90,000 AI Tracks a Day: The Attention Liquidity Crisis No One Is Hedging

MaxEagle Funding

The number hit me like a flash loan exploit: 90,000 AI-generated tracks uploaded to Deezer every single day. That is not a metric—it is a market signal. A liquidity event in the attention economy, disguised as a content explosion. In my years auditing smart contracts, I learned that when volume surges without organic demand, someone is either mining rewards or manufacturing noise. This is the latter, and it’s more dangerous than any rug pull I’ve seen.

Context: The technology behind the noise

We are not dealing with futuristic speculation.

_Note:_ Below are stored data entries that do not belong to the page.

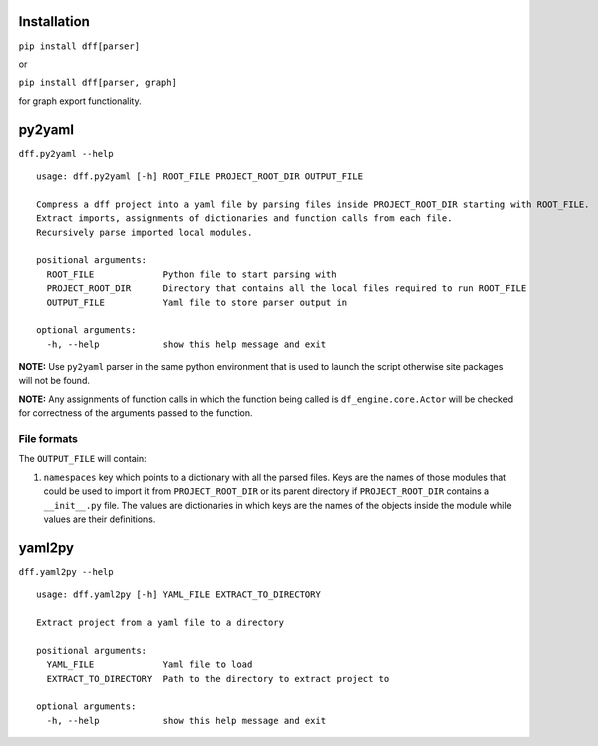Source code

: 
Installation
============


``pip install dff[parser]``

or


``pip install dff[parser, graph]``

for graph export functionality.

py2yaml
=======


``dff.py2yaml --help``


::

    usage: dff.py2yaml [-h] ROOT_FILE PROJECT_ROOT_DIR OUTPUT_FILE

    Compress a dff project into a yaml file by parsing files inside PROJECT_ROOT_DIR starting with ROOT_FILE.
    Extract imports, assignments of dictionaries and function calls from each file.
    Recursively parse imported local modules.

    positional arguments:
      ROOT_FILE             Python file to start parsing with
      PROJECT_ROOT_DIR      Directory that contains all the local files required to run ROOT_FILE
      OUTPUT_FILE           Yaml file to store parser output in

    optional arguments:
      -h, --help            show this help message and exit


**NOTE:** Use ``py2yaml`` parser in the same python environment that is used to launch the script otherwise site packages will not be found.

**NOTE:** Any assignments of function calls in which the function being called is ``df_engine.core.Actor`` will be checked for correctness of the arguments passed to the function.

File formats
------------

The ``OUTPUT_FILE`` will contain:

1. ``namespaces`` key which points to a dictionary with all the parsed files. Keys are the names of those
   modules that could be used to import it from ``PROJECT_ROOT_DIR`` or its parent directory if ``PROJECT_ROOT_DIR``
   contains a ``__init__.py`` file. The values are dictionaries in which keys are the names of the objects inside the module
   while values are their definitions.


yaml2py
=======


``dff.yaml2py --help``


::

    usage: dff.yaml2py [-h] YAML_FILE EXTRACT_TO_DIRECTORY

    Extract project from a yaml file to a directory

    positional arguments:
      YAML_FILE             Yaml file to load
      EXTRACT_TO_DIRECTORY  Path to the directory to extract project to

    optional arguments:
      -h, --help            show this help message and exit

AI music generation models—Meta’s AudioCraft, Google’s MusicLM, and startups like Suno and Udio—have moved from research papers to production-ready APIs. The cost of generating a passable track has dropped below a cent. The result: a flood of synthetic content that mimics human creativity without the soul. As someone who watched ICO tokens collapse under the weight of copy-paste code in 2017, I recognize the pattern. The bottleneck is not technical capability; it is governance. The ledger of ownership is silent, and the market is pricing in a premium on authenticity without any infrastructure to verify it.

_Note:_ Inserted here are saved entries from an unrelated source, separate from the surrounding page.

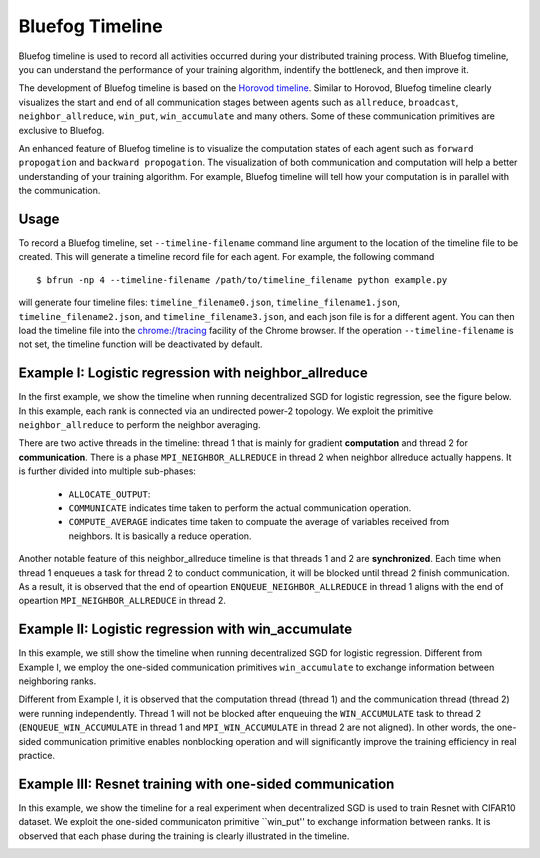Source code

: Bluefog Timeline
================

Bluefog timeline is used to record all activities occurred during your distributed training 
process. With Bluefog timeline, you can understand the performance of your training 
algorithm, indentify the bottleneck, and then improve it. 

The development of Bluefog timeline is based on the `Horovod timeline`_. Similar to Horovod, 
Bluefog timeline clearly visualizes the start and end of all communication stages between 
agents such as ``allreduce``, ``broadcast``, ``neighbor_allreduce``, ``win_put``, 
``win_accumulate`` and many others. Some of these communication primitives are exclusive 
to Bluefog. 

An enhanced feature of Bluefog timeline is to visualize the computation states of each 
agent such as ``forward propogation`` and ``backward propogation``. The visualization of both 
communication and computation will help a better understanding of your training algorithm. 
For example, Bluefog timeline will tell how your computation is in parallel with the 
communication.

Usage
--------------------------
To record a Bluefog timeline, set ``--timeline-filename`` command line argument to the 
location of the timeline file to be created. This will generate a timeline record file
for each agent. For example, the following command ::

    $ bfrun -np 4 --timeline-filename /path/to/timeline_filename python example.py

will generate four timeline files: ``timeline_filename0.json``, ``timeline_filename1.json``, 
``timeline_filename2.json``, and ``timeline_filename3.json``, and each json file is for 
a different agent. You can then load the timeline file into the 
`chrome://tracing`_ facility of the Chrome browser. If the operation ``--timeline-filename``
is not set, the timeline function will be deactivated by default.


Example I: Logistic regression with neighbor_allreduce
--------------------------
In the first example, we show the timeline when running decentralized SGD for 
logistic regression, see the figure below. In this example, each rank is connected
via an undirected power-2 topology. We exploit the 
primitive ``neighbor_allreduce`` to perform the neighbor averaging.

.. image:: ./_static/bf_timeline_example1a.png
   :width: 800
   :align: center

There are two active threads in the timeline: thread 1 that is mainly for gradient 
**computation** and thread 2 for **communication**. There is a phase ``MPI_NEIGHBOR_ALLREDUCE``
in thread 2 when neighbor allreduce actually happens. It is further divided into multiple 
sub-phases:

   + ``ALLOCATE_OUTPUT``:

   + ``COMMUNICATE`` indicates time taken to perform the actual communication operation.

   + ``COMPUTE_AVERAGE`` indicates time taken to compuate the average of variables received from neighbors. It is basically a reduce operation.

Another notable feature of this neighbor_allreduce timeline is that threads 1 and 2 are **synchronized**.
Each time when thread 1 enqueues a task for thread 2 to conduct communication, it will be blocked until
thread 2 finish communication. As a result, it is observed that the end of opeartion ``ENQUEUE_NEIGHBOR_ALLREDUCE``
in thread 1 aligns with the end of opeartion ``MPI_NEIGHBOR_ALLREDUCE`` in thread 2.

Example II: Logistic regression with win_accumulate
--------------------------
In this example, we still show the timeline when running decentralized SGD for 
logistic regression. Different from Example I, we employ the one-sided communication 
primitives ``win_accumulate`` to exchange information between neighboring ranks.

.. image:: ./_static/bf_timeline_example2.png
   :width: 800
   :align: center

Different from Example I, it is observed that the computation thread (thread 1) and 
the communication thread (thread 2) were running independently. Thread 1 will not 
be blocked after enqueuing the ``WIN_ACCUMULATE`` task to thread 2 (``ENQUEUE_WIN_ACCUMULATE`` in
thread 1 and ``MPI_WIN_ACCUMULATE`` in thread 2 are not aligned). In other words,
the one-sided communication primitive enables nonblocking operation and will significantly
improve the training efficiency in real practice.

Example III: Resnet training with one-sided communication
--------------------------
In this example, we show the timeline for a real experiment when decentralized SGD is used to 
train Resnet with CIFAR10 dataset. We exploit the one-sided communicaton primitive ``win_put'' 
to exchange information between ranks. It is observed that each phase during the training
is clearly illustrated in the timeline.

.. image:: ./_static/bf_timeline_example3.png
   :width: 800
   :align: center

.. _Horovod timeline:  https://github.com/horovod/horovod/blob/master/docs/timeline.rst
.. _chrome://tracing:  chrome://tracing/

Core: Order flow analysis of the attention market

In trading, I obsess over order flow. Who is buying, who is selling, and where is the liquidity hiding? Apply that lens here. The supply of new music has exploded, but human listening hours remain finite. The bid-ask spread on attention is widening. Deezer, like Spotify and Apple Music, pays royalties per stream. If 90,000 AI tracks flood the platform daily, they dilute the royalty pool for human artists. This is the same mechanic that killed DeFi yield farms: infinite token supply crushes the price per unit. The market is already showing signs of slippage. Independent musicians report declining streaming revenue despite growing listener counts. The chart does not lie, but it does not tell the truth either. The truth is that AI content is siphoning value from the human creator layer, and the platforms have no mechanism to distinguish between the two.

I’ve seen this before. During the 2020 DeFi Summer, I shifted my capital into Curve’s stable pools while others chased 1,000% APYs. I recognized that high yield on untested protocols was a trap—liquidity would vanish when the music stopped. Here, the music is being generated by algorithms, and the liquidity is human attention. It is finite. When the novelty of AI-generated background noise wears off, the platforms that failed to protect organic content will face a liquidity crunch of users.

Contrarian: The blind spot is provenance, not prevention

Most commentary focuses on detection—how to identify and label AI tracks. That is a losing game. Detection algorithms will always lag behind generation models. It is an arms race where the attacker has a cost advantage. Smart money will not bet on censorship; it will bet on provenance. The real opportunity is not in fighting AI content but in creating a verifiable chain of custody for human-origin work.

Recall the NFT identity crisis of 2021. I minted Bored Apes, watched the wash-trading, and sold at a loss to preserve my mental clarity. The lesson was clear: digital ownership without authenticity is just speculation. Today, we face the same problem at scale. The market is pricing in fear of AI contamination—shares of major music labels have been stagnant despite bull runs. But the blind spot is that the solution is not a code of conduct; it is a cryptographic root of trust. Imagine a smart contract that requires a proof-of-humanity stamp before a track can earn royalties. That is not a pipe dream. Zero-knowledge proofs can verify a creator’s identity without exposing it. I built a Python simulator for privacy-preserving trading strategies during my 2022 winter solitude. The same logic applies: prove the source, protect the value.

The contrarian play is to invest in the infrastructure of digital provenance. Not another L1 chain, but protocols that anchor creative work to human identity. This is where institutional foresight meets ethical necessity.

Takeaway: The ghost in the machine

We traded souls for pixels, and now we seek the ghost. The 90,000 tracks per day are a haunting reminder that the market can generate infinite supply but cannot create meaning. The next cycle will not reward those who build faster AIs; it will reward those who build verifiable human bridges. As I told the asset manager I consulted for in 2024, “The algorithm does not care about your conviction.” But the ledger does. It remembers what the market forgets: value is persistent only when identity is immutable. Between the block and the breath, truth resides.

Silence in the code screams louder than volume.